Abstract: PO2433
High Dietary Phosphate Intake Causes Inflammatory Tubular Injury and Fibrosis in Mice
Session Information
- CKD: Inflammation, Endothelial Dysfunction, and Signaling
November 04, 2021 | Location: On-Demand, Virtual Only
Abstract Time: 10:00 AM - 12:00 PM
Category: CKD (Non-Dialysis)
- 2103 CKD (Non-Dialysis): Mechanisms
Authors
- Vogt, Isabel, Hannover Medical School Department of Pediatric Kidney, Liver and Metabolic Diseases, Hannover, Germany
- Richter, Beatrice, Hannover Medical School Department of Pediatric Kidney, Liver and Metabolic Diseases, Hannover, Germany
- Walter, Stefanie, Hannover Medical School Department of Pediatric Kidney, Liver and Metabolic Diseases, Hannover, Germany
- Schmitz, Jessica, Hannover Medical School Institute of Pathology, Nephropathology Unit, Hannover, Germany
- Braesen, Jan H., Hannover Medical School Institute of Pathology, Nephropathology Unit, Hannover, Germany
- Schmitt, Roland, Hannover Medical School Department of Nephrology and Hypertension, Hannover, Germany
- Haffner, Dieter, Hannover Medical School Department of Pediatric Kidney, Liver and Metabolic Diseases, Hannover, Germany
- Leifheit-Nestler, Maren, Hannover Medical School Department of Pediatric Kidney, Liver and Metabolic Diseases, Hannover, Germany
Background
Due to the increasing consumption of processed food, the dietary inorganic phosphate intake clearly exceeds the recommended daily allowance. Elevated phosphate levels are associated with a higher cardiovascular and all-cause mortality in the general population and accelerated progression of chronic kidney disease (CKD). It is under investigation whether chronic phosphate load represents a renal health risk in the absence of CKD.
Methods
Male C57BL/6 mice were fed with a 2% high phosphate diet (HPD) or respective 0.8 % normal phosphate diet (NPD) for six months. We collected blood, urine and kidneys to investigate phosphate metabolism, kidney function, tissue alterations and inflammation.
Results
Six months HPD significantly increased plasma levels of the phosphaturic hormone fibroblast growth factor (FGF) 23 resulting in enhanced phosphaturia and elevated serum phosphate level. HPD in mice caused albuminuria and increased plasma creatinine level. Histological analyses revealed that mice on HPD develop proximal tubular injury characterized by loss of cell polarity and brush border membranes, flattened epithelia, increased proliferation, mononuclear interstitial infiltration and fibrosis. The kidney damage in HPD was accompanied by increased renal expression of the kidney injury marker Kim-1 und Ngal mice. Kim-1 accumulated in regions of tubular lesions. Flow cytometry analysis demonstrated that the HPD reduced storage of Ly6Chi monocytes in the spleen and concurrently, enhanced accumulation of F4/80+ macrophages and dendritic cells in the kidney.

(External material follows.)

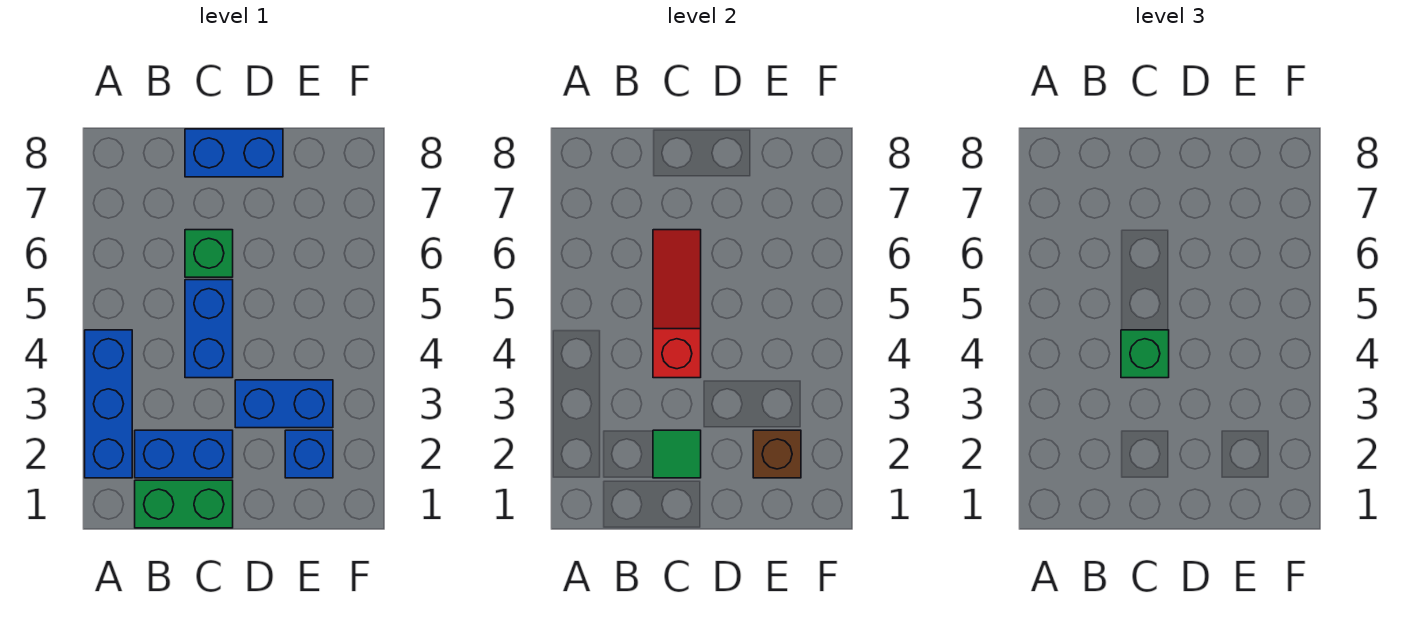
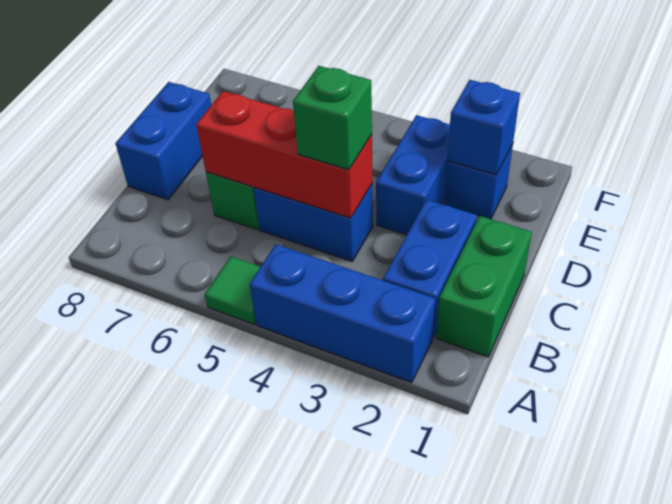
green 1x1 tile [653,430,701,478] -> green 1x1 tile moved to [205,257,260,324]
red 1x3 slope [653,230,701,378] -> red 1x3 brick [196,91,373,218]
brown 1x1 brick [753,430,801,478] -> blue 1x1 brick [447,80,520,175]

Histological analyses proofed accumulation of F4/80+ macrophages and CD3+ T-cells in areas of tubular injury that associated with increased renal expression of chemotaxis and growth factors for monocytes and macrophages Ccl2, Csf1 and Il34 in HPD mice. Finally, HPD caused renal fibrosis associated with increased collagen 1, Ctgf, and Tgfb1 expression.
Conclusion
Chronic high phosphate load impairs kidney function by causing a strong inflammatory response and proximal tubular injury in healthy mice. Our results indicate that chronic high phosphate intake might be a renal health risk not only for CKD patients but also for the general population.